Ouvir essas entidades também é uma forma de a mídia explicar o papel da democracia. E vale lembrar que não necessariamente as entidades estão “contra” a ação governamental, embora haja divergências. E o diálogo é fundamental.
4 – Apontam novos caminhos
O diálogo entre os setores pode trazer muitos benefícios para sociedade. Um exemplo bastante expressivo é a Moratória da Soja, que vigora há dez anos no Brasil. Um acordo criado a partir de intensas discussões entre o Greenpeace, o McDonalds e a Cargill e que depois envolveu os governos de estados amazônicos e o governo federal, estabeleceu um limite sobre de quem comprar soja. Na prática, inúmeras empresas não compram soja que tenham origem em áreas de desmatamento feito depois de 2008. O que isso significa?
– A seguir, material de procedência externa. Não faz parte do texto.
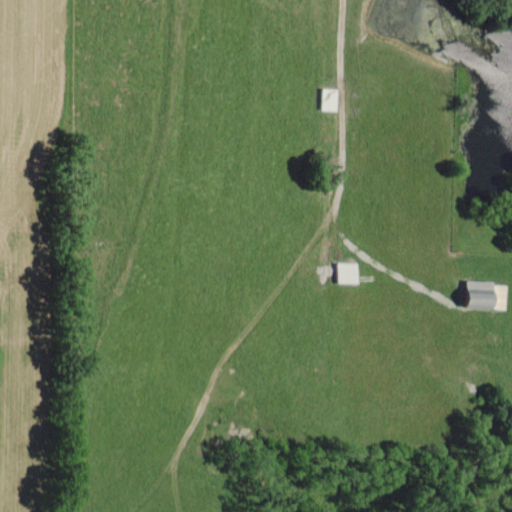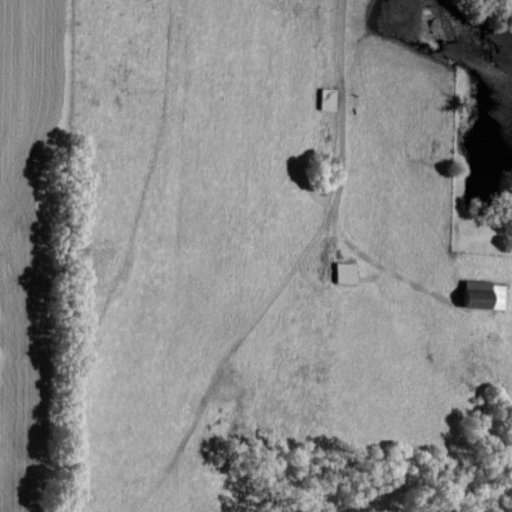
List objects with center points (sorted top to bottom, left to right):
road: (343, 149)
building: (341, 272)
building: (478, 294)
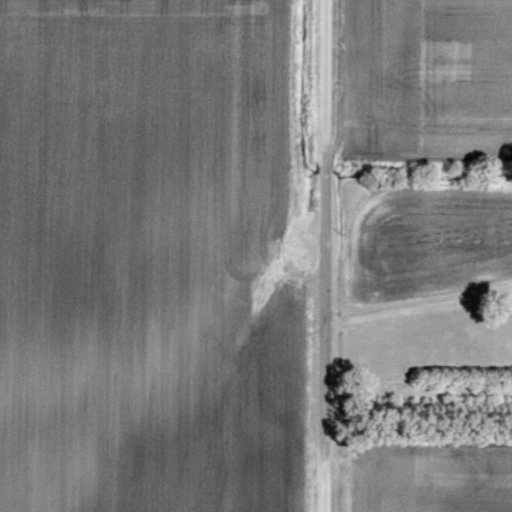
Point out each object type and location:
road: (325, 256)
road: (419, 310)
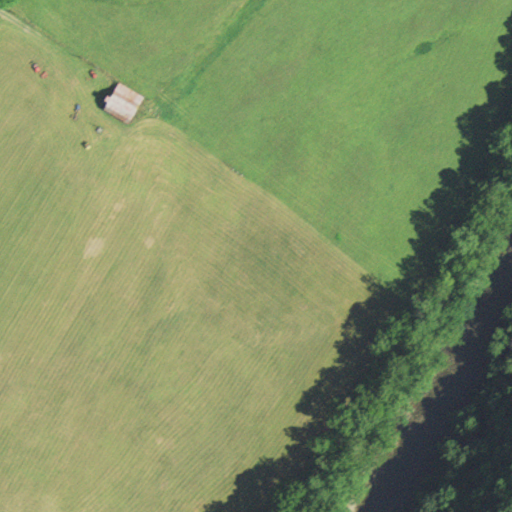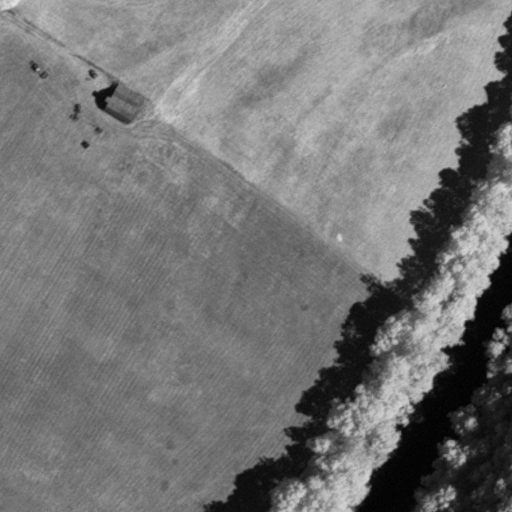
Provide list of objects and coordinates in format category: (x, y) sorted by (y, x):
building: (124, 102)
crop: (318, 104)
building: (123, 105)
crop: (157, 309)
river: (438, 387)
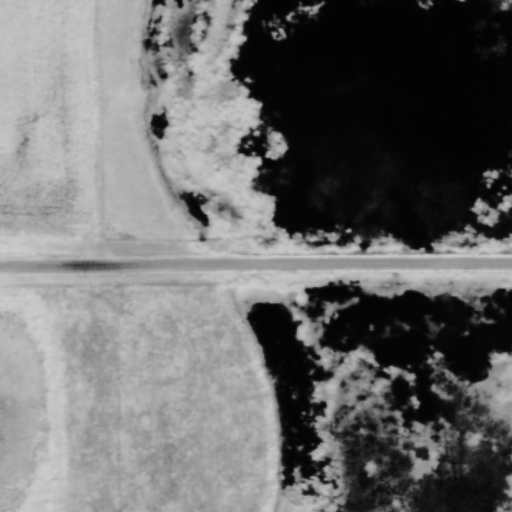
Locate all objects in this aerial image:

Em termos práticos: 86% de redução no desmatamento nos municípios onde a moratória vigora.
5 – Fazem parte do nosso cotidiano
Por fim, as ONGs fazem parte da nossa sociedade. Milhões de brasileiros contribuem com doações mensais ou esporádicas, comprando produtos ou ainda atuando como voluntários. Outros tantos trabalham nessas entidades. É praticamente impossível que no seu dia a dia você não tenha contato com elas. Há quem ainda possa achar que 310 mil no Brasil é um exagero. Mas em média, mesmo nos países mais ricos há centenas de milhares de organizações não-governamentais. Nos Estados Unidos, por exemplo, são 1,5 milhões de ONGs, incluindo a Fundação Bill e Melinda Gates, considerada a maior do mundo, devido ao seu capital, metade da fortuna do casal.
O que é preciso é mudar o olhar sobre essas entidades, como se elas tivessem que, necessariamente, ter pouco dinheiro para ações. Os benefícios são inúmeros, desde ajudar um grupo de pessoas em seu bairro até financiar pesquisas de vacinas de inúmeras doenças, incluindo a Aids. Ou como disse o escritor Dan Pallotta em sua palestra no TED (que também é uma ONG): Tudo o que pensamos sobre caridade está errado.
Ele defende que é preciso mais dinheiro para essas entidades, inclusive para investimento em salários e ações de comunicação. Ou seja, quanto mais entendermos os papéis das entidades sem fins lucrativos mais recursos elas podem angariar para trazer mais benefícios para a sociedade. E isso, não tem porque não ser divulgado.